Durant la campagne, le Hezbollah a vigoureusement rejeté les accusations selon lesquelles en cas de victoire il mettrait en place un gouvernement basé sur le modèle iranien et dont l’objectif principal serait l’instauration d’une République islamique. S’il est, en effet, fort peu probable que le Hezbollah ait l’ambition et les moyens d’imposer un tel modèle de société au Liban, il n’en demeure pas moins que la place des chiites est de plus en plus importante au Liban. Une autre certitude est que le modèle de société envisagé par le Parti de Dieu aurait certainement mis un peu plus à mal une économie déjà au bord du gouffre et dont la survie est intimement liée aux subventions extérieures.
Ainsi, l’échec du Hezbollah s’explique en partie par le fait que bon nombre d’électeurs ont pris peur suite aux menaces de la Communauté internationale en cas de victoire du Hezbollah. Le Vice-président américain Joe Biden, lors d’une visite à Beyrouth le mois dernier, avait mis en garde en expliquant que l’aide américaine[7] dépendrait de la composition et des orientations politiques du nouveau gouvernement.
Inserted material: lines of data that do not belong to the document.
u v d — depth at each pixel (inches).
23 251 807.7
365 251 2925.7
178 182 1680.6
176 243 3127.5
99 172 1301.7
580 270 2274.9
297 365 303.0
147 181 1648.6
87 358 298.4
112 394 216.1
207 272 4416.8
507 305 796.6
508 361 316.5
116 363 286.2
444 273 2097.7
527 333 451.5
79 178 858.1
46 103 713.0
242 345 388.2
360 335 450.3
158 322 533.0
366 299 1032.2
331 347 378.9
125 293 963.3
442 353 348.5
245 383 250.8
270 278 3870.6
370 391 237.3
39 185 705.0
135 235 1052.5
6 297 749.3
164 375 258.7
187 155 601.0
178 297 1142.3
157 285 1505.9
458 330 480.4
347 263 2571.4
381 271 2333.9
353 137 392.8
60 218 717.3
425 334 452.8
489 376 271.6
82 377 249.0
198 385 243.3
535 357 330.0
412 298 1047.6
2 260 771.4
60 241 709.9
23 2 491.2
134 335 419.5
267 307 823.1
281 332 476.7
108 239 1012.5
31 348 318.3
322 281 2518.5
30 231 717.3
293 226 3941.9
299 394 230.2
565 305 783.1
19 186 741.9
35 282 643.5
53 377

Comme l’expliquait Abderrahman Al-Rached avant les élections : « Les Libanais doivent se rendre compte du prix qu’ils auront à payer [ndlr : en élisant le Hezbollah]. Comme les habitants de Gaza auraient dû se rendre compte du prix qu’ils auraient à payer en votant pour le Hamas plutôt pour le Fatah (…) Il n’y aura probablement pas de pénurie de farine et d’essence, mais le Liban aura beaucoup de points commun avec Gaza. De nombreux pays, y compris arabes, cesseront d’apporter leur soutien au pays du Cèdre » [8].
La défaite du Hezbollah ne laisse place à aucun doute. Pour autant, au lendemain des élections, le sort du futur gouvernement demeure incertain.
L’influence iranienne sur le scrutin
L’influence iranienne au Liban n’a cessé de se renforcer ces dernières années. Si les chiffres de propagande de Téhéran sont largement exagérés, la manne financière allouée au Hezbollah est, selon les sources, de 25 à 50 millions de $. Une somme qui n’es pas destinée à aider le Liban mais bien le Hezbollah dans sa conquête du pouvoir. Parallèlement, l’Iran a largement contribué à réarmer le Hezbollah. Ainsi, il ne fait aujourd’hui plus guère de doutes pour les experts que ce dernier a non seulement recouvré ses capacités militaires au Sud-Liban mais qu’il les aurait même doublées depuis la fin de la guerre Hezbollah/Israël de l’été 2006.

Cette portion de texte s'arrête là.